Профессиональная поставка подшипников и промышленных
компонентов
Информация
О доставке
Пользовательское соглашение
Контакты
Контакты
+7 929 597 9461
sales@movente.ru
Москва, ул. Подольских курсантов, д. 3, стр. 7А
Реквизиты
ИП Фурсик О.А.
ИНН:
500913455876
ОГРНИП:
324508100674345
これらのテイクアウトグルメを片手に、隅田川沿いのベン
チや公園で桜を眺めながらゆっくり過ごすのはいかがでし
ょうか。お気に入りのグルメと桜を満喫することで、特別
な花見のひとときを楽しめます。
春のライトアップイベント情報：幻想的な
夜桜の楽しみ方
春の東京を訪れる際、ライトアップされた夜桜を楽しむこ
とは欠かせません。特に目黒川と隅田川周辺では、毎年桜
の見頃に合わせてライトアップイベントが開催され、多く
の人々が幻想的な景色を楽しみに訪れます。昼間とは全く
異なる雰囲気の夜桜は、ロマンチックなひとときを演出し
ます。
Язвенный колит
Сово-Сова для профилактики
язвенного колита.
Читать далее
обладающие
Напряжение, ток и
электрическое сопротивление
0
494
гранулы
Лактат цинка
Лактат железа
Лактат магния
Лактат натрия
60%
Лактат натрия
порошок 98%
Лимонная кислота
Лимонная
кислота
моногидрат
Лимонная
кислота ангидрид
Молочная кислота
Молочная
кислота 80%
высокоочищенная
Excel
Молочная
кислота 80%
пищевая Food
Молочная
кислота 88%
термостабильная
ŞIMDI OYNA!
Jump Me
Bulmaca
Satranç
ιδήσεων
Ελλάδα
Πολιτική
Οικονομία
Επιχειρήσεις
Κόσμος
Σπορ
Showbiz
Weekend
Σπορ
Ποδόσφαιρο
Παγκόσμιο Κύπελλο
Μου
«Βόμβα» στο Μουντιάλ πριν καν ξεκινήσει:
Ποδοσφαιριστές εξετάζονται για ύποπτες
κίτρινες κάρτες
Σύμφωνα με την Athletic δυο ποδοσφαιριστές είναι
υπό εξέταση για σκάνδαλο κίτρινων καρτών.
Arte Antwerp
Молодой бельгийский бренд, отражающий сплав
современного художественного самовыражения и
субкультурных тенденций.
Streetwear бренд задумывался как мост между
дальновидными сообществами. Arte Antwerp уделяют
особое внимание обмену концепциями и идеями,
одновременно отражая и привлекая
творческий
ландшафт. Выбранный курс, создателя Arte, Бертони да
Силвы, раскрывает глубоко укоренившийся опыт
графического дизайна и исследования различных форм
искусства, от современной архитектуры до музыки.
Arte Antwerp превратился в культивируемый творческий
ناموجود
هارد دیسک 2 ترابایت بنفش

▶ _WHAT TO PRODUCE_
Collect each line above holding the string "Arte".

▶ _ANSWER BOX_
Arte Antwerp
дальновидными сообществами. Arte Antwerp уделяют
ландшафт. Выбранный курс, создателя Arte, Бертони да
Arte Antwerp превратился в культивируемый творческий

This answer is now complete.